Dem sohin rechtskräftigen Schuldspruch nach hat er seit Ende 2020 bis zum 10. Februar 2024 in ** und andernorts vorschriftswidrig Suchtgift
1. in einer das 25-fache der Grenzmenge (§ 28b SMG) übersteigenden Menge anderen überlassen, indem er zumindest 4.000 Gramm Kokain (3.160 Gramm Kokain-Base [210-fache Grenzmenge]), 11.500 Gramm Cannabiskraut (1.324,8 Gramm THCA und 57,5 Gramm Delta-9-THC [zusammengerechnet die 36-fache Grenzmenge dieser Suchtgifte]), 300 Gramm Amphetamin (30 Gramm Amphetamin-Base [3-fache Grenzmenge]) sowie „13 Gramm Cannabisharz“ an teils bekannte, teils unbekannte Abnehmer verkaufte,
2. ausschließlich zum persönlichen Gebrauch besessen, indem er weitere Mengen (US 4: THCA- und Delta-9-THC-hältiges) Cannabiskraut und Kokain bis zum Eigenkonsum innehatte.
Gegen den Strafausspruch richten sich die Berufungen des Angeklagten und der Staatsanwaltschaft. Die Berufung des Angeklagten zielt auf die Herabsetzung des Strafmaßes ab (ON 69.2). Die Staatsanwaltschaft beantragt die Anhebung des Strafmaßes ausgehend von einem gemäß § 39 Abs 1a StGB erweiterten Strafrahmen (ON 67).
Rechtliche Beurteilung
Die Berufung des Angeklagten hat Erfolg.
Das Erstgericht ging bei der Strafbemessung von der in § 28a Abs 4 SMG normierten Strafdrohung von einem bis zu 15 Jahren Freiheitsstrafe aus. Die Anklagebehörde weist in ihrem Rechtsmittel allerdings zutreffend darauf hin, dass beim Angeklagten aufgrund der auf US 3 festgestellten früheren Verurteilungen (zu AZ ** und AZ ** des Landesgerichts Leoben), denen jeweils vorsätzliche strafbare Handlungen gegen Leib und Leben (zur Beurteilung von Suchtgiftdelinquenz als Straftat gegen die menschliche Gesundheit vgl RS0091972) zugrundelagen, und der neuerlichen Tatbegehung innerhalb des fünfjährigen Rückfallsverjährungszeitraums des § 39 Abs 2 StGB die Voraussetzungen für die Strafschärfung bei Rückfall (§ 39 Abs 1a StGB) vorliegen.

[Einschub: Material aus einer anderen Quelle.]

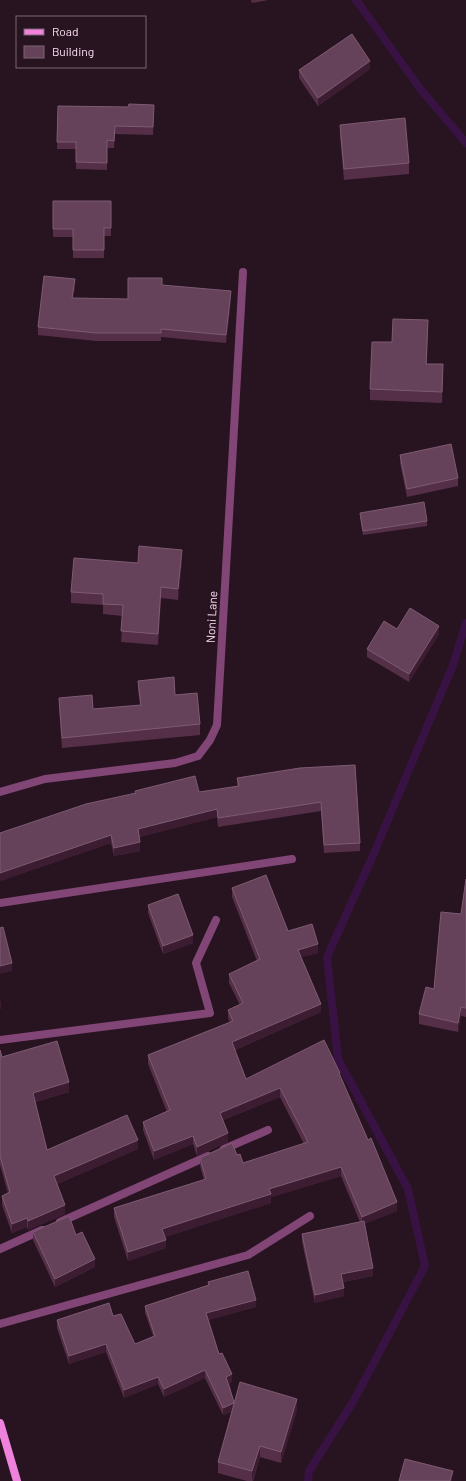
<svg xmlns="http://www.w3.org/2000/svg" width="466" height="1481" font-family="Barlow,sans-serif">
	<rect width="100%" height="100%" fill="#281421"/>
	<g fill="none" stroke-linecap="round" stroke-linejoin="round">
		<g stroke="#381243" stroke-width="8">
			<polyline points="356,0 422,91 466,143"/>
			<polyline points="308,1481 309,1471 353,1402 425,1266 408,1189 338,1059 327,957 374,853 453,665 466,623"/>
		</g>
		<g stroke="#814576" stroke-width="8">
			<polyline points="0,903 292,859"/>
			<polyline points="0,1040 210,1013 196,963 216,920"/>
			<polyline points="224,1149 268,1130"/>
			<polyline points="60,1222 208,1156"/>
			<polyline points="0,1249 42,1230"/>
			<polyline points="0,1324 248,1255 310,1216"/>
		</g>
		<polyline stroke="#814576" stroke-width="8" points="0,792 45,779 175,763 198,756 210,740 217,725 243,272"/>
		<polyline stroke="#ef82dc" stroke-width="8" points="0,1423 17,1481"/>
	</g>
	<g fill="#542f47">
		<polygon points="251,0 268,0 252,3"/>
		<polygon points="370,69 318,106 299,78 299,70"/>
		<polygon points="154,105 153,135 115,134 114,148 107,148 107,170 76,169 76,149 57,149 58,106 128,107"/>
		<polygon points="340,125 409,163 409,174 344,180 340,136"/>
		<polygon points="53,201 111,201 111,236 104,236 104,258 73,258 73,237 53,237"/>
		<polygon points="162,285 231,299 226,343 161,337 161,341 96,341 38,335 38,327 75,287 73,298 128,299"/>
		<polygon points="428,331 427,364 443,375 442,403 370,400 370,389 392,342"/>
		<polygon points="400,455 458,478 458,486 407,497 400,463"/>
		<polygon points="360,513 427,521 427,526 363,535 360,517"/>
		<polygon points="182,561 178,600 161,598 158,645 121,642 123,616 103,614 103,605 71,603 71,592 138,563"/>
		<polygon points="397,629 439,634 409,682 367,657 367,649"/>
		<polygon points="138,681 175,695 200,724 200,735 62,748 59,708 59,698 93,709 140,705 138,691"/>
		<polygon points="300,768 360,843 360,851 324,853 321,811 218,827 217,817 139,837 140,851 114,856 111,843 0,881 135,793 135,791 199,792 237,786 237,778"/>
		<polygon points="466,879 466,1017 461,1016 458,1032 419,1024 419,1014 434,989 461,914"/>
		<polygon points="232,888 318,953 301,957 321,1012 235,1050 246,1079 340,1076 397,1211 364,1224 373,1276 343,1282 344,1296 315,1303 302,1242 302,1234 360,1222 341,1176 271,1197 271,1203 165,1237 166,1248 128,1261 114,1217 114,1208 204,1180 200,1166 200,1158 237,1155 243,1163 304,1144 280,1097 223,1120 228,1142 197,1156 193,1144 154,1160 143,1130 143,1122 167,1112 148,1064 148,1055 230,1023 228,1018 228,1010 240,1005 229,983 229,974 257,961 232,897"/>
		<polygon points="148,905 193,943 163,954 148,913"/>
		<polygon points="0,1050 2,1057 69,1092 35,1102 47,1150 138,1149 57,1184 65,1214 28,1230 27,1227 12,1233 2,1205 2,1196 8,1193 0,1165"/>
		<polygon points="33,1232 76,1235 95,1267 55,1287 33,1240"/>
		<polygon points="208,1282 256,1307 208,1320 219,1354 232,1382 229,1383 234,1402 297,1410 281,1463 260,1457 253,1481 247,1481 218,1473 218,1462 232,1412 223,1415 205,1378 164,1397 158,1384 124,1398 106,1352 69,1364 57,1328 57,1320 113,1316 135,1344 153,1336 145,1313 145,1306 208,1285"/>
	</g>
	<g fill="#3b1c30">
		<polygon points="370,61 370,69 318,106 318,98"/>
		<polygon points="75,279 75,287 72,306 72,298"/>
		<polygon points="231,291 231,299 226,343 226,335"/>
		<polygon points="443,364 443,375 442,403 442,392"/>
		<polygon points="182,550 182,561 178,600 178,589"/>
		<polygon points="161,587 161,598 158,645 158,634"/>
		<polygon points="439,626 439,634 409,682 409,674"/>
		<polygon points="217,809 217,817 138,837 138,829"/>
		<polygon points="111,835 111,843 0,881 0,873"/>
		<polygon points="140,842 140,851 114,856 114,848"/>
		<polygon points="193,935 193,943 163,954 163,946"/>
		<polygon points="318,944 318,953 298,958 298,950"/>
		<polygon points="12,963 12,971 0,974 0,966"/>
		<rect x="0" y="1001" width="1" height="8"/>
		<polygon points="321,1004 321,1012 232,1051 232,1042"/>
		<polygon points="461,1007 461,1016 458,1032 458,1023"/>
		<polygon points="69,1082 69,1092 33,1102 33,1093"/>
		<polygon points="280,1088 280,1097 220,1121 220,1113"/>
		<polygon points="228,1133 228,1142 197,1156 197,1147"/>
		<polygon points="193,1136 193,1144 154,1160 154,1151"/>
		<polygon points="138,1140 138,1149 54,1185 54,1176"/>
		<polygon points="341,1167 341,1176 271,1197 271,1203 162,1238 162,1229 269,1189"/>
		<polygon points="397,1202 397,1211 362,1225 362,1217"/>
		<polygon points="65,1205 65,1214 28,1230 28,1221"/>
		<polygon points="27,1218 27,1227 12,1233 12,1224"/>
		<polygon points="166,1240 166,1248 128,1261 128,1252"/>
		<polygon points="95,1259 95,1267 55,1287 55,1279"/>
		<polygon points="373,1268 373,1276 341,1282 341,1274"/>
		<polygon points="344,1288 344,1296 315,1303 315,1295"/>
		<polygon points="256,1300 256,1307 206,1321 206,1313"/>
		<polygon points="106,1344 106,1352 69,1364 69,1356"/>
		<polygon points="205,1370 205,1378 164,1397 164,1389"/>
		<polygon points="232,1374 232,1382 226,1384 226,1377"/>
		<polygon points="158,1377 158,1384 124,1398 124,1390"/>
		<polygon points="297,1399 297,1410 281,1463 281,1452"/>
		<polygon points="235,1403 235,1411 223,1415 223,1408"/>
		<polygon points="260,1446 260,1457 252,1481 252,1471"/>
		<polygon points="453,1471 452,1481 450,1481"/>
	</g>
	<g fill="#66425a" stroke="#7d5b72">
		<polygon points="352,34 370,61 318,98 299,70"/>
		<polygon points="129,104 154,105 153,127 115,126 114,141 107,140 107,163 76,162 76,142 57,142 58,106 128,107"/>
		<polygon points="405,118 409,163 344,169 340,125"/>
		<polygon points="53,201 111,201 111,228 104,228 104,250 73,250 73,229 53,229"/>
		<polygon points="44,276 75,279 72,298 128,299 128,278 162,278 162,285 231,291 226,335 161,329 161,333 96,333 38,327"/>
		<polygon points="393,319 428,320 426,364 443,364 442,392 370,389 372,342 392,342"/>
		<polygon points="451,444 458,478 407,489 400,455"/>
		<polygon points="424,502 427,521 363,531 360,513"/>
		<polygon points="139,546 182,550 178,589 161,587 158,634 121,631 123,605 103,604 103,594 71,592 74,558 138,563"/>
		<polygon points="410,608 439,626 409,674 367,649 384,621 397,629"/>
		<polygon points="174,677 175,695 197,693 200,724 62,738 59,698 92,695 93,709 141,705 138,681"/>
		<polygon points="355,765 360,843 324,845 321,802 218,818 217,809 138,829 140,842 114,848 111,835 0,873 0,833 86,804 136,793 135,791 195,776 199,792 239,786 237,778 300,768"/>
		<polygon points="266,875 288,931 312,924 318,944 298,950 321,1004 232,1042 246,1079 324,1040 340,1073 339,1073 368,1140 371,1138 397,1202 362,1217 341,1167 269,1189 271,1194 162,1229 166,1240 128,1252 114,1208 206,1179 200,1158 232,1143 237,1155 240,1154 243,1163 308,1142 280,1088 220,1113 228,1133 197,1147 193,1136 154,1151 143,1122 170,1110 148,1055 233,1021 228,1010 243,1003 229,974 260,959 232,888"/>
		<polygon points="466,879 466,1008 461,1007 458,1023 419,1014 426,987 434,989 441,912 461,914"/>
		<polygon points="178,894 193,935 163,946 148,905"/>
		<polygon points="3,927 12,963 0,966 0,928"/>
		<polygon points="57,1041 69,1082 33,1093 47,1150 127,1115 138,1140 54,1176 65,1205 28,1221 27,1218 12,1224 2,1196 10,1192 0,1156 0,1050 2,1057"/>
		<polygon points="69,1216 76,1235 82,1232 95,1259 55,1279 33,1232"/>
		<polygon points="364,1221 373,1268 341,1274 344,1288 315,1295 302,1234"/>
		<polygon points="248,1271 256,1300 206,1313 219,1354 222,1353 232,1374 226,1377 234,1402 234,1403 223,1408 205,1370 164,1389 158,1377 124,1390 106,1344 69,1356 57,1320 109,1303 113,1316 121,1314 135,1344 155,1336 145,1306 209,1285 208,1282"/>
		<polygon points="240,1382 297,1399 281,1452 260,1446 252,1471 218,1462"/>
		<polygon points="405,1459 453,1471 450,1481 399,1481"/>
	</g>
	<g text-anchor="middle" stroke-width="3.5" stroke-linejoin="round" paint-order="stroke">
		<g font-size="12" fill="#fbdff4" stroke="#281421">
			<text transform="translate(212 617) rotate(-87)" y="4">Noni Lane</text>
		</g>
	</g>
	<rect x="16" y="16" width="130" height="52" fill="#281421" stroke="#7c6575"/>
	<rect x="24" y="29" width="20" height="6" fill="#ef82dc" stroke="#7c6575"/>
	<text x="52" y="36" font-size="12" fill="#fbdff4">Road</text>
	<rect x="24" y="46" width="20" height="12" fill="#66425a" stroke="#7c6575"/>
	<text x="52" y="56" font-size="12" fill="#fbdff4">Building</text>
</svg>
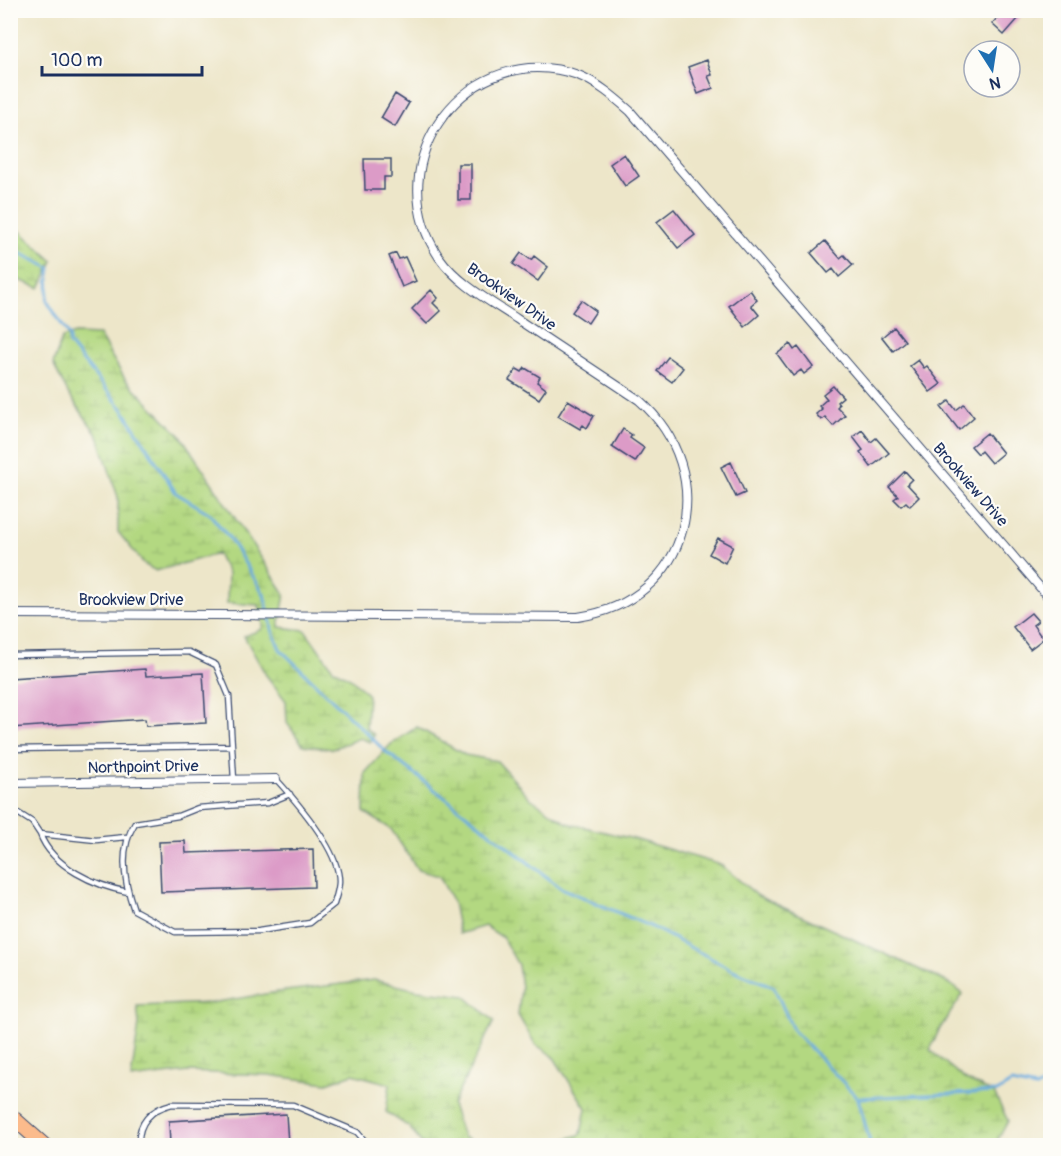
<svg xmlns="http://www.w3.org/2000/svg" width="1061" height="1156" font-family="Pangolin,sans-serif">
  <defs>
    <pattern id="wetland-marsh" width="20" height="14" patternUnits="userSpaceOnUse" patternTransform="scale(1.5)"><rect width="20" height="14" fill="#b3d881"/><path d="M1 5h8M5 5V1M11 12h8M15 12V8" fill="none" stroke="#99ba72"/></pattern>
  </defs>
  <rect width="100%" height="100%" fill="#fdfcf7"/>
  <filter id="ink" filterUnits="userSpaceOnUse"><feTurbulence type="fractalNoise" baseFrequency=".0167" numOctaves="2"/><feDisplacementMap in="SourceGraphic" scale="12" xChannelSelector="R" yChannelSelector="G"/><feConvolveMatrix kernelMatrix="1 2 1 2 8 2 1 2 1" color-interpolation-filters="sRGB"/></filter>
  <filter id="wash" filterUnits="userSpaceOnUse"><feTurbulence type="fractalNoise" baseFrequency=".008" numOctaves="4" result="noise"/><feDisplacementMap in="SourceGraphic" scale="24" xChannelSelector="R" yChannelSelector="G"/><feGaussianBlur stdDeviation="1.35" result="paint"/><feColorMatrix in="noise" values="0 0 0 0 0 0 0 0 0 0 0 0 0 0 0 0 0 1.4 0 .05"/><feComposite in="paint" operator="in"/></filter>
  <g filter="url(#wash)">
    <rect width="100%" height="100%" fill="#ede6c9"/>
    <path fill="url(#wetland-marsh)" stroke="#678470" stroke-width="1.5" d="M11,223L53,261L40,288L11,277Z
      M75,334L99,335L125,379L181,436L285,594L279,627L305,630L333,669L352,679L368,695L366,728L374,735L370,742L360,738L332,749L303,745L287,723L286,701L266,675L244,636L261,630L263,625L259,605L227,603L228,573L217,554L156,571L145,565L118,532V497L98,436L68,393L53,364L62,338Z
      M417,727L465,755L497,761L530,798L567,823L634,839L721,865L758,896L949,983L963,994L939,1030L930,1050L966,1080L994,1093L1008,1121L995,1145H550L581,1134L586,1108L553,1056L535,1044L518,1015L521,988L518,965L502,937L485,926L459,934L453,902L439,876L418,870L391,829L364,812L365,773L391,744Z
      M374,980L417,990L465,996L494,1021L452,1105L463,1137L482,1145H423L409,1127L386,1112L390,1084L353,1074L327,1083L269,1075L188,1072L131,1079L139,1024L137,1006L211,1003L278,992Z"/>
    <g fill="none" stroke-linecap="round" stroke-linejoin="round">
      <path stroke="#6bacdf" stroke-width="3" d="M10,248L50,268L47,301L69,336V344L124,411L176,493L209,513L230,539L264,594L273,632L280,649L385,751L561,888L652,927L733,970L774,987L793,1030L858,1098L871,1146
        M858,1098L997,1092L1011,1083L1036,1088L1050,1080"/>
    </g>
    <g id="blocks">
      <path fill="#dc9bc7" d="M1004,10H1026L1004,35L992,24Z
        M707,60L712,75L708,76L713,88L698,94L688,67Z
        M395,94L409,103L395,127L381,118Z
        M624,154L639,176L625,186L610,164Z
        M364,159H391V177H384V190H365Z
        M458,164H471V200H458Z
        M674,209L695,235L678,248L657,222Z
        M825,241L840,258L844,255L853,265L839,277L833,269L828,273L811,253Z
        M396,253L399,259L405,257L416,281L402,287L389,256Z
        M521,253L531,260L534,256L548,267L538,281L513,264Z
        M431,290L438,298L433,303L441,311L427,324L412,309Z
        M750,290L757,300L751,305L759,315L745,327L729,306Z
        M581,300L596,311L588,323L572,312Z
        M894,327L905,341L893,351L882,337Z
        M790,344L794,350L798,347L813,367L804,374L801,370L793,376L777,354Z
        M668,357L683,368L672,382L657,371Z
        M918,360L924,368L927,366L941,384L930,392L910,366Z
        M525,368L540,377L537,382L546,389L539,399L509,380L517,369L522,372Z
        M833,386L843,397L837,402L839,405L837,407L845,415L833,426L825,417L821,420L816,414L822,409L819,406L827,399L823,394Z
        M568,400L594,416L587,428L583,425L580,429L558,416Z
        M949,401L956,410L964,404L974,417L959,430L941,407Z
        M623,429L632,435L630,438L644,448L635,462L612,447Z
        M862,430L871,442L876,438L889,453L871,467L860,452L863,450L853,437Z
        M987,433L1003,453L991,463L981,451L978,454L971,446Z
        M731,462L745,493L736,497L721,467Z
        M905,471L912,479L907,484L919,497L910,506L906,502L901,506L894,499L898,496L889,487Z
        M718,538L733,546L725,563L709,554Z
        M1031,613L1038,621L1033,625L1043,639L1030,649L1013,627Z
        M145,669L146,676L203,673L206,723L146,726L145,719L10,728V678Z
        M185,841L186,853L313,849L314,887L161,892L159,842Z
        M286,1114L288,1143L170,1146L169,1121Z"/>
    </g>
  </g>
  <g filter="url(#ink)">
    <use href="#blocks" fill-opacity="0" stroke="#3a4a6e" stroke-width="1.5"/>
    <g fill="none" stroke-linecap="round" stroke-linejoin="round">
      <g stroke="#3a4a6e" stroke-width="7">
        <path id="service" d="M10,655L189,652L216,665L229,696L234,780
          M10,749L232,746
          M276,779C296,801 339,850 339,881C339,889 336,897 334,904L310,923L259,931L175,932L134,910C124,882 118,850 135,823L178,816L198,808L268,803L290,794
          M10,808L32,822L40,834
          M126,837L96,840L40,834C52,867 96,886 128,892
          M139,1146C137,1123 151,1109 172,1104L293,1105L357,1132L369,1146"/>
      </g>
      <g stroke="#3a4a6e" stroke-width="10">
        <path id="minor" d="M10,614L578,617C692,601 722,473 639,400C598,373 558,346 517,319C490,301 458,284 439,257C375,161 469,37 578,75C598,83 614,97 630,111L1050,599
          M10,783L276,779"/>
      </g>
      <g stroke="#3a4a6e" stroke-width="16">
        <path id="primary" d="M10,1115L45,1146"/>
      </g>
      <use href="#service" stroke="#fff" stroke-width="4.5"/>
      <use href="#minor" stroke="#fff" stroke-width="8"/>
      <use href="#primary" stroke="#fbbb8c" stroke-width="14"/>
    </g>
  </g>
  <g text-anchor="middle" stroke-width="4.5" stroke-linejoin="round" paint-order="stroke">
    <g font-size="16" fill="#1b2f5e" stroke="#fdfcf7">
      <text transform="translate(512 296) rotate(35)" y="6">Brookview Drive</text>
      <text transform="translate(971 484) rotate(49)" y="6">Brookview Drive</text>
      <text x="131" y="605">Brookview Drive</text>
      <text transform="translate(143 766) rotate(-1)" y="6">Northpoint Drive</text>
    </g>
  </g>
  <rect width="1061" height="1156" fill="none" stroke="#fdfcf7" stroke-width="36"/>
  <g transform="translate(992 69) rotate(168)"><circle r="28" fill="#fdfcf7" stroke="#a3aaba" stroke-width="1.5"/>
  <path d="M0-4.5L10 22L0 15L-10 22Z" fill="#1f6fb2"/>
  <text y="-9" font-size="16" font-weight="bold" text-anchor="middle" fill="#1b2f5e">N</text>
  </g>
  <path d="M42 66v9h160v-9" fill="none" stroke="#1b2f5e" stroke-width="3"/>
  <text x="51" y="66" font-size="18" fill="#1b2f5e" stroke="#fdfcf7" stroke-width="4.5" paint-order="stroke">100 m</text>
</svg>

Daraus ergibt sich ein Strafrahmen von einem bis zu 20 Jahren Freiheitsstrafe, von dem das Berufungsgericht auszugehen hat (RS0116586 [T6]).
Als erschwerend sind sieben frühere Verurteilungen wegen auf der gleichen schädlichen Neigung beruhender Taten sowie das Zusammentreffen eines Verbrechens mit mehreren Vergehen und deren Fortsetzung über einen längeren Zeitraum zu berücksichtigen. Schuldsteigernd im Sinn der allgemeinen Strafzumessungserwägungen des § 32 StGB ist ferner, dass das 25-fache der Grenzmenge bei der Überlassung von Suchtgift (Punkt 1.) erheblich überschritten wurde, dass der Angeklagte die Taten zum Teil in einer Probezeit verübt hat sowie die in der Hauptverhandlung von ihm geschilderte Tatbegehung aus Gewinnstreben (ON 63.2, 2 f).
Als mildernd steht dem gegenüber, dass der Angeklagte in Bezug auf einen Teil der Vorwürfe ein reumütiges Geständnis abgelegt hat. Die Sicherstellung sehr geringer Mengen an Suchtgift (ON 41.23) hingegen fällt angesichts der enormen Menge, die der Angeklagte in Verkehr gesetzt hat, nicht strafmildernd ins Gewicht.
Bei einer Gesamtbewertung des dargestellten Strafzumessungssachverhalts erweist sich die vom Erstgericht ausgemessene zehnjährige Freiheitsstrafe ungeachtet der nunmehrigen Anwendung des erweiterten Strafrahmens als geringfügig überhöht und ist daher auf ein tat- und schuldangemessenes Maß von neun Jahren herabzusetzen. Die Staatsanwaltschaft war mit ihrer Berufung auf diese Entscheidung zu verweisen.
Der Kostenausspruch ist eine Folge der Sachentscheidung und stützt sich auf § 390a Abs 1 StPO.